* Task statement: Pictures do not belong in the copy. Write out exactly the lines from the one containing "22: (710, 88, 60.87)" through the end of the data.

* Available data:
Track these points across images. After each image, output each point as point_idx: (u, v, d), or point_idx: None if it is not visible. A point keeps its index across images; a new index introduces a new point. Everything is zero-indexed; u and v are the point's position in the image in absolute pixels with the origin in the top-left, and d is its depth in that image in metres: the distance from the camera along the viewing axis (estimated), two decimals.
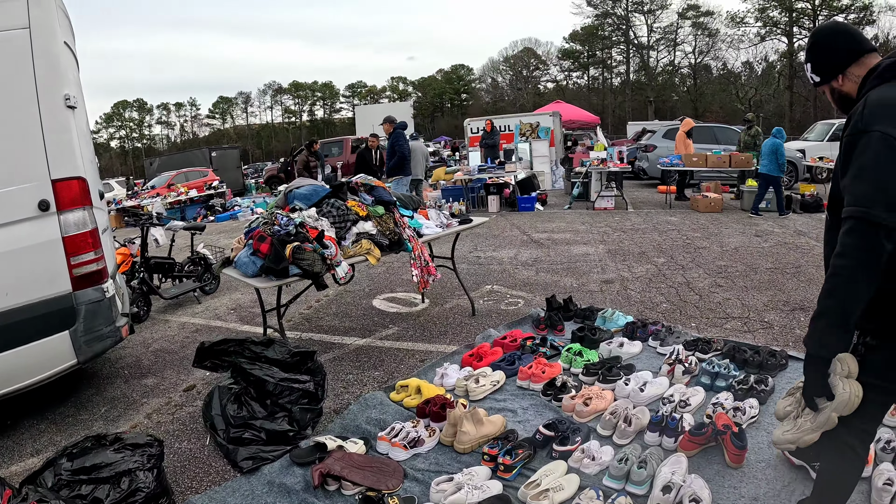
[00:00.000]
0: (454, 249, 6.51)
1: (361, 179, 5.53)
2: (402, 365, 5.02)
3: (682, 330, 5.34)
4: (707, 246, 9.51)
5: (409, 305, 6.72)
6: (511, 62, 76.94)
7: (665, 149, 17.70)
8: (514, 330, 5.41)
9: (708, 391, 4.17)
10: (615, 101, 69.31)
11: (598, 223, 12.08)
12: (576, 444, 3.44)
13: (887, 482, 2.99)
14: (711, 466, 3.32)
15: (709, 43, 64.47)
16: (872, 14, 53.61)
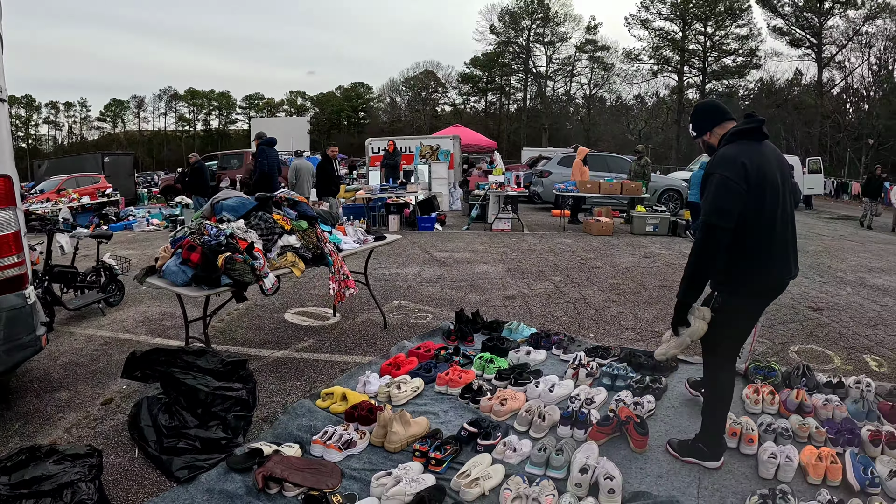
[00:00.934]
0: (367, 265, 6.78)
1: (284, 194, 5.70)
2: (322, 375, 5.19)
3: (582, 339, 5.91)
4: (600, 266, 10.18)
5: (321, 319, 6.89)
6: (411, 83, 77.53)
7: (559, 175, 18.46)
8: (427, 341, 5.73)
9: (609, 391, 4.74)
10: (511, 127, 70.93)
11: (497, 244, 12.56)
12: (497, 439, 3.81)
13: (771, 456, 3.69)
14: (619, 452, 3.85)
15: (604, 76, 67.69)
16: (759, 59, 57.15)
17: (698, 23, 59.04)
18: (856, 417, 4.44)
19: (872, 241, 16.62)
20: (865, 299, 8.87)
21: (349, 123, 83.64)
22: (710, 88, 60.87)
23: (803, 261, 11.80)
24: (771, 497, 3.25)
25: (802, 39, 53.25)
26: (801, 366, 5.17)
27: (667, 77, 63.35)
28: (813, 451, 3.83)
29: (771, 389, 4.72)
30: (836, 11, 50.37)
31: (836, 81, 52.58)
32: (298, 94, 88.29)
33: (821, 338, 6.80)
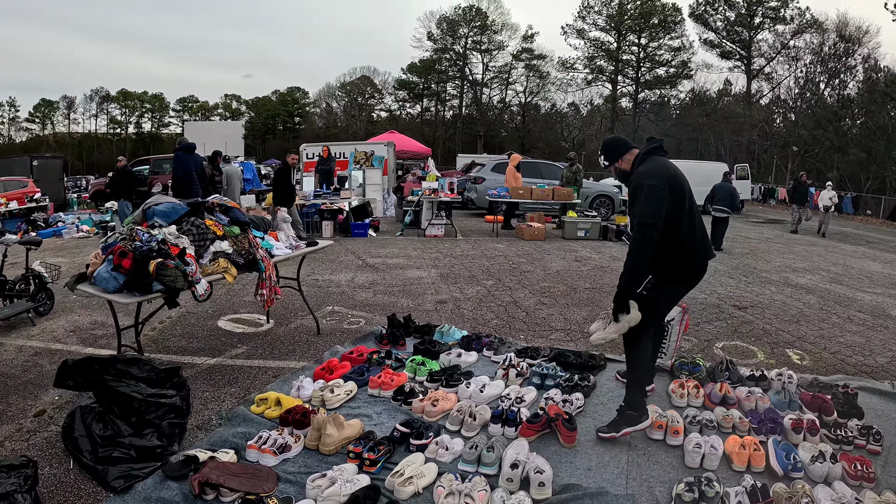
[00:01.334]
0: (300, 271, 6.81)
1: (217, 200, 5.70)
2: (256, 381, 5.18)
3: (512, 341, 6.08)
4: (532, 270, 10.41)
5: (254, 326, 6.87)
6: (348, 89, 77.12)
7: (493, 181, 18.68)
8: (360, 346, 5.79)
9: (539, 389, 4.92)
10: (446, 134, 71.08)
11: (430, 249, 12.68)
12: (430, 439, 3.91)
13: (696, 446, 3.91)
14: (549, 448, 4.00)
15: (539, 84, 68.39)
16: (690, 71, 58.70)
17: (632, 34, 60.74)
18: (778, 408, 4.70)
19: (798, 243, 17.36)
20: (789, 297, 9.30)
21: (285, 128, 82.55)
22: (642, 97, 62.39)
23: (729, 262, 12.37)
24: (696, 484, 3.42)
25: (733, 52, 55.31)
26: (724, 361, 5.41)
27: (601, 86, 64.78)
28: (737, 440, 4.05)
29: (696, 384, 4.92)
30: (765, 26, 52.49)
31: (764, 92, 54.87)
32: (234, 98, 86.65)
33: (745, 334, 7.14)
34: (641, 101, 62.76)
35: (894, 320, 8.25)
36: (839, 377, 5.70)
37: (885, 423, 4.62)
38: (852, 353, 6.63)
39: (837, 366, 6.17)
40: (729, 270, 11.66)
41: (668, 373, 5.41)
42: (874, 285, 11.01)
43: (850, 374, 5.93)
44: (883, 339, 7.29)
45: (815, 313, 8.38)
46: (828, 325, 7.79)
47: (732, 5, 54.35)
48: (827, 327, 7.65)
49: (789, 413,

* Your solution:
22: (710, 88, 60.87)
23: (803, 261, 11.80)
24: (771, 497, 3.25)
25: (802, 39, 53.25)
26: (801, 366, 5.17)
27: (667, 77, 63.35)
28: (813, 451, 3.83)
29: (771, 389, 4.72)
30: (836, 11, 50.37)
31: (836, 81, 52.58)
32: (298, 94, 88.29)
33: (821, 338, 6.80)
[00:01.334]
0: (300, 271, 6.81)
1: (217, 200, 5.70)
2: (256, 381, 5.18)
3: (512, 341, 6.08)
4: (532, 270, 10.41)
5: (254, 326, 6.87)
6: (348, 89, 77.12)
7: (493, 181, 18.68)
8: (360, 346, 5.79)
9: (539, 389, 4.92)
10: (446, 134, 71.08)
11: (430, 249, 12.68)
12: (430, 439, 3.91)
13: (696, 446, 3.91)
14: (549, 448, 4.00)
15: (539, 84, 68.39)
16: (690, 71, 58.70)
17: (632, 34, 60.74)
18: (778, 408, 4.70)
19: (798, 243, 17.36)
20: (789, 297, 9.30)
21: (285, 128, 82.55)
22: (642, 97, 62.39)
23: (729, 262, 12.37)
24: (696, 484, 3.42)
25: (733, 52, 55.31)
26: (724, 361, 5.41)
27: (601, 86, 64.78)
28: (737, 440, 4.05)
29: (696, 384, 4.92)
30: (765, 26, 52.49)
31: (764, 92, 54.87)
32: (234, 98, 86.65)
33: (745, 334, 7.14)
34: (641, 101, 62.76)
35: (894, 320, 8.25)
36: (839, 377, 5.70)
37: (885, 423, 4.62)
38: (852, 353, 6.63)
39: (837, 366, 6.17)
40: (729, 270, 11.66)
41: (668, 373, 5.41)
42: (874, 285, 11.01)
43: (850, 374, 5.93)
44: (883, 339, 7.29)
45: (815, 313, 8.38)
46: (828, 325, 7.79)
47: (732, 5, 54.35)
48: (827, 327, 7.65)
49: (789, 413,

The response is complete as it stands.